# Required actions:
**A)** Which influential old-guard male figures of the conservative Christian right does the passage about Bachmann and Perry name as rallying behind Rick Perry?
**B)** On what date did Bachmann give her speech at Liberty University, according to the passage about Bachmann and Perry?
**C)** Quote everything in the passage about Bachmann and Perry from "Before Rick Perry’s" down to "among their ranks.".

# Study text:
Before Rick Perry’s rise in August, Bachmann was the leading evangelical candidate. But after Tim Pawlenty dropped out following his distant third finish at the Iowa straw poll, Perry quickly became the conservative and Tea Party darling.  Soon the traditional conservative Christian right and its cast of influential old-guard male players like James Dobson, Jerry Falwell Jr., Tony Perkins, and Rick Scarborough rallied behind Rick Perry, some even hosting a private weekend rally in late August to further his support among their ranks.

This change ushered in a familiar dynamic at play in evangelical circles: men are often given positions of spiritual leadership, and women are not. While many evangelicals say they are supportive of female leadership, when given the option of a man, female candidates are often put on the back burner, especially when it comes to positions of spiritual leadership. Since both Perry and Bachmann tied their presidential ambitions to their own spiritual leadership of the nation, Bachmann got the boot.

Her speech at Liberty University on Sept. 28—and the way it too closely mirrored the style of a pastor’s sermon—perhaps sealed the deal. She stood behind the pulpit while her husband, Marcus, sat off to stage left. Falwell Jr almost seemed bored as he introduced her. Unlike his introduction for Perry’s Liberty speech two weeks prior, he related no personal stories about their similar college pranks, no dramatic statements about her pro-life platform, and no “history is about to repeat itself” prophecy of destined leadership. Yes, Bachmann won the straw poll of Liberty University students. But that was no endorsement from the conservative political Christian gatekeepers like Falwell. Younger evangelicals tend to be more supportive of women in leadership roles than their elders, but the power players like the Jerry Falwell Jrs and Tony Perkins still wield the weight. And that’s what did Bachmann in.

# Dataset:

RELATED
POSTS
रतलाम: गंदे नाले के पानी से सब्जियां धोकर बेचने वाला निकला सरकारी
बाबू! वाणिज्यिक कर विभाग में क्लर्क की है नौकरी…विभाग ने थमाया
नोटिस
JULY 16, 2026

# Responses in order:
**A)** James Dobson, Jerry Falwell Jr., Tony Perkins, Rick Scarborough

**B)** Sept. 28

**C)**
Before Rick Perry’s rise in August, Bachmann was the leading evangelical candidate. But after Tim Pawlenty dropped out following his distant third finish at the Iowa straw poll, Perry quickly became the conservative and Tea Party darling.  Soon the traditional conservative Christian right and its cast of influential old-guard male players like James Dobson, Jerry Falwell Jr., Tony Perkins, and Rick Scarborough rallied behind Rick Perry, some even hosting a private weekend rally in late August to further his support among their ranks.